** Opening Text block block **

In summary, better controlled, more efficient processes give your wholesale business operations the ability to add value to your organisation and to achieve sustainable performance. The challenge is to do this without manually intensive and complex technical infrastructures, and to have a constant picture of the complete wholesale trading, routing, billing and partner management lifecycle.
The scenario we have presented in this article is drawn from our experience of some of the typical wholesale business management issues, the problems these issues cause and most importantly the steps that operators can take to resolve them.
Author: Simon Dadswell, Advanced Solutions Marketing Manager, Intec.

** Closing Text block block **

* [Questions on the material]:
(a) In the text on wholesale business management, what job title does the author hold, and at which company?
(b) List every stage of the complete wholesale lifecycle named in the text on wholesale business management.

** Opening Data extract block **

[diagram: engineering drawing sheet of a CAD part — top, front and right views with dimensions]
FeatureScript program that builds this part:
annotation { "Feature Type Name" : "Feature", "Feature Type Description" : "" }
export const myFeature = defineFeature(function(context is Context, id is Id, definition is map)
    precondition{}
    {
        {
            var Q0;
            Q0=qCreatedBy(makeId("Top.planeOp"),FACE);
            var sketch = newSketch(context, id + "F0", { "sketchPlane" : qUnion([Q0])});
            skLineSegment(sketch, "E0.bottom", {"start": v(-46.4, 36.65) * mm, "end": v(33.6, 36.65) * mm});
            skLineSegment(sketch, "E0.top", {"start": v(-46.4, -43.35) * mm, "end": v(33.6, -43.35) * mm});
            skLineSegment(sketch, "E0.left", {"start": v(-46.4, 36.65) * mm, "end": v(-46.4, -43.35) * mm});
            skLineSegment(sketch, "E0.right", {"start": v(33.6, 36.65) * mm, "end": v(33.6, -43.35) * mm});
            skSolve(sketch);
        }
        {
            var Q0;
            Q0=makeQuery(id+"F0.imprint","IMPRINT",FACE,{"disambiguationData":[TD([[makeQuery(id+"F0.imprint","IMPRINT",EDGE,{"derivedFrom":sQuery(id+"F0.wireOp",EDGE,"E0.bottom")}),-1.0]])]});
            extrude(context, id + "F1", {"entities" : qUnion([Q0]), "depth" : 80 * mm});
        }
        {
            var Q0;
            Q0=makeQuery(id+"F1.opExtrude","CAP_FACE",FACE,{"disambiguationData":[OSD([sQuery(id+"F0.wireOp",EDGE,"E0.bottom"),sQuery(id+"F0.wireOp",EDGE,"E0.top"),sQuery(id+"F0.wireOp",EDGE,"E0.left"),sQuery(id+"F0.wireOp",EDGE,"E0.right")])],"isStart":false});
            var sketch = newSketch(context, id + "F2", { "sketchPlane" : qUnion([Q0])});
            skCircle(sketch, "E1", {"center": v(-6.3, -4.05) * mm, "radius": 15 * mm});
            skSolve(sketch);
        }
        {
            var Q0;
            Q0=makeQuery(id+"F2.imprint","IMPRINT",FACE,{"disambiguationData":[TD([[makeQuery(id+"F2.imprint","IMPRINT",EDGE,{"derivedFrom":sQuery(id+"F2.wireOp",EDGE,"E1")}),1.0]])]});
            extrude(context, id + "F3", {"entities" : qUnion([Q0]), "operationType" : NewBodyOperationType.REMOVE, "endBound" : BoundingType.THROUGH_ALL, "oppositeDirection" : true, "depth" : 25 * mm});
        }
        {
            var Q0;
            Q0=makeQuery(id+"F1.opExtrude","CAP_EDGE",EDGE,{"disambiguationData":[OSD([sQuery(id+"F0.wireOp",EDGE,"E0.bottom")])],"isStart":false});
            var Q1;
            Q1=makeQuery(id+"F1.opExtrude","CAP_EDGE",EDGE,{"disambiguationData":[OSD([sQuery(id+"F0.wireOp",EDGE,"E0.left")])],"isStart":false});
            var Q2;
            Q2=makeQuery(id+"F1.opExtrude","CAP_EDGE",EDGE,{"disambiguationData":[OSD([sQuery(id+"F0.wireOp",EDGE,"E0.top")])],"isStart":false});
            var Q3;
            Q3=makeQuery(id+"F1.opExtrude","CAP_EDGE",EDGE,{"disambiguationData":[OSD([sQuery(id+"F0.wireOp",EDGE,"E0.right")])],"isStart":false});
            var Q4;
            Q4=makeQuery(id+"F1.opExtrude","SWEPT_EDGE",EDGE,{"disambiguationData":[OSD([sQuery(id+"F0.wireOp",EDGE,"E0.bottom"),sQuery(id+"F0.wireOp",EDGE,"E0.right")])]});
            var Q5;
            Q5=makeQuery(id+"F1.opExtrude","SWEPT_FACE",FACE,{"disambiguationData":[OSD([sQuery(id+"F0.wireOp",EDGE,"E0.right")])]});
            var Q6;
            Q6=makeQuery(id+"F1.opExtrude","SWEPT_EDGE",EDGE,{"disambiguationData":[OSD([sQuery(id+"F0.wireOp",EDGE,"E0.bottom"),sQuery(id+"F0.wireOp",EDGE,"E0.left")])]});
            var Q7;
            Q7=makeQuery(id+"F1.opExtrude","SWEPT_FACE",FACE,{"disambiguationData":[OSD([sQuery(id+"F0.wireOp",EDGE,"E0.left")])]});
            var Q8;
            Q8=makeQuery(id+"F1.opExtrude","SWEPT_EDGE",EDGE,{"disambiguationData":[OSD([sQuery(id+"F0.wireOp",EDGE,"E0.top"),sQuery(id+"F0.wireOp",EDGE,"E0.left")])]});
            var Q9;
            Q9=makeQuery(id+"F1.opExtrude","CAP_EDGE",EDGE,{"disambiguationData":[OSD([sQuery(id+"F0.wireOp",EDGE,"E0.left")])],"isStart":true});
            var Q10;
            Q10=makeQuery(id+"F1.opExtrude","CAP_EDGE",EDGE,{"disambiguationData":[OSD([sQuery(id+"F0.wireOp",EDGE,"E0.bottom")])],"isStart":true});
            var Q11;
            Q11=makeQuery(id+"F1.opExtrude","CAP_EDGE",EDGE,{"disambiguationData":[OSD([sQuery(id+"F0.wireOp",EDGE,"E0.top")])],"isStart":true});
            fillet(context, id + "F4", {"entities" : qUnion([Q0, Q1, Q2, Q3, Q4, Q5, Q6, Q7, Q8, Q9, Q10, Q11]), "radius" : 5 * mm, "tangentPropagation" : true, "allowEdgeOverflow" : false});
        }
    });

** Closing Data extract block **

* [Solution set]:
(a) Advanced Solutions Marketing Manager at Intec.

(b) Trading, routing, billing, partner management